In 1969, the neurologist Oliver Sacks - who was one of the few clinicians with responsibility for a large number of post-encephalitic patients, about forty of them, in a hospital in New York - hit upon the idea of giving them L-DOPA, which at the time was a brand-new drug. (It's a chemical precursor to dopamine that can pass through the blood-brain barrier.) So without a great deal of knowledge of what would happen, but that something would, he started giving L-DOPA to these patients who had been out of the world for four decades.

And they woke up. This is the amazing part of the story, and Sacks writes about it like a dream: this glorious New York summer, in which these people not only woke up, and spoke, and moved, but became the people they had been. Sacks mentions one patient who had been a flapper, and the nurses going to the NYPL to look up the people and places she spoke about. He mentions another who had been a young Jewish emigrée from Vienna in the 1920s, and startled the staff because they had never known it until she spoke with an Austrian accent, and asked for a rabbi. It's just incredible to read about. And heartbreaking too, because L-DOPA turns out not to be quite the miracle that it promises. There's a honeymoon period, where Sacks and his colleagues are convinced it's just teething problems and they'll figure it out - and then the realisation that they can't stop the effect of the drug wearing off with time, or giving the patients side-effects that are too much to bear. So while some of the patients stay "awakened", others slip back into their pre-L-DOPA state, or into a coma this time. It's tragic and has an awful inevitable feel but it doesn't take on the feel of a Greek tragedy - you never lose sight of these people as real, individual human beings, not archetypes or fairy tales. I am not always convinced by Sacks' theoretical approaches, which draw a lot more from straight philosophy than I'm accustomed to seeing in a book that also purports to examine the scientific method. And it's also a book of its time and place, and a medicalised book - it doesn't always shine in a good light when considered through the lens of disability activism and theory - but Sacks is always interesting, always humane, and always interested in individuals and their stories.

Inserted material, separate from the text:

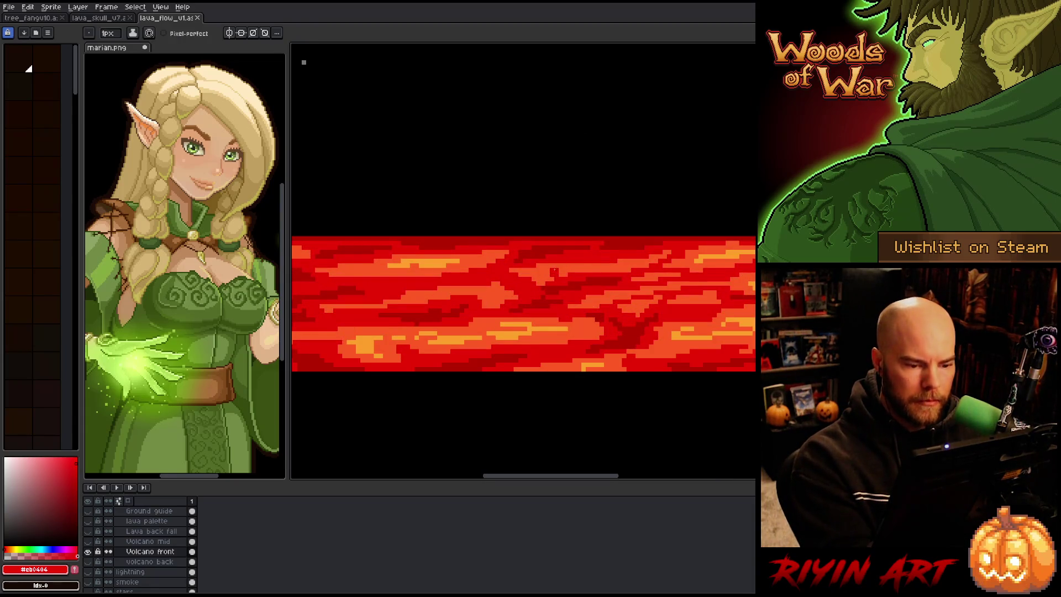
left_click(602, 271, "alt")
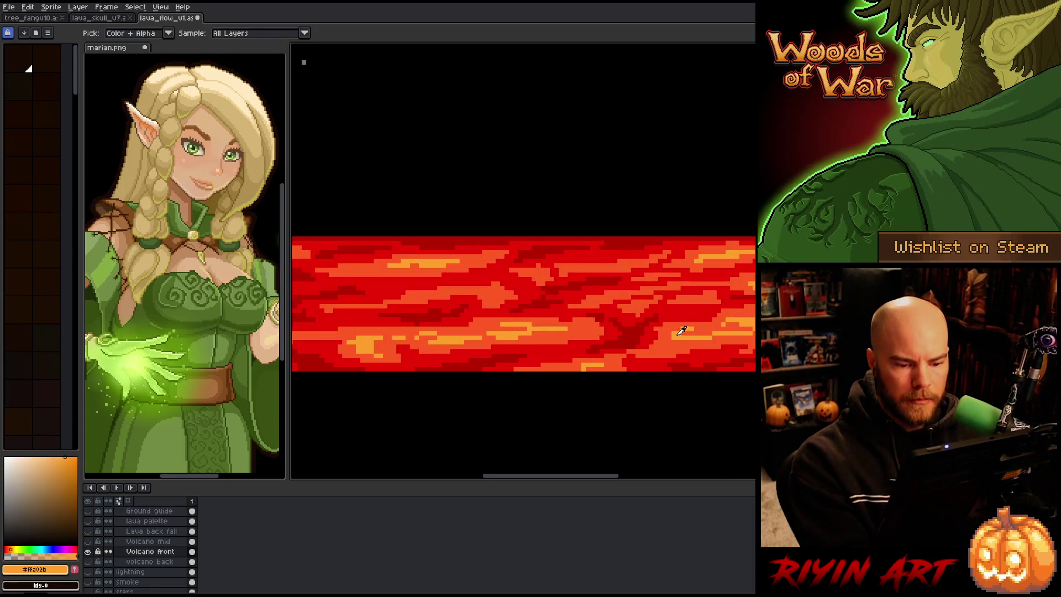
left_click(571, 265, "alt")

The coda to this is that I hadn't really gathered, the first time I read this book, that Sacks was queer (although I was reminded of his lifelong friendship with WH Auden, which is the kind of historical congruence I love). And then [personal profile] happydork linked me to this beautiful article: My Life With Oliver Sacks, by Bill Hayes, who was Sacks' partner at the time of his death. It's one of the loveliest things I've read in ages - a snapshot of queer work, a queer life, as well as a love letter and obituary. I adore it. i've been rereading a lot of formative things just recently - all the best-beloveds of teenage crazies, so The Bell Jar and Prozac Nation - but also Slaughterhouse Five, Gender Outlaws, Fear and Loathing on the Campaign Trail, and Wild Dreams of a New Beginning. (The last of which because I read a poem: Lawrence Ferlinghetti Is Still Alive.)

I feel like there ought to be some sort of conclusion to this thought, something about my foundering mental health, but actually I think it's just, there are always books, and that precious kinship of inquiring queers.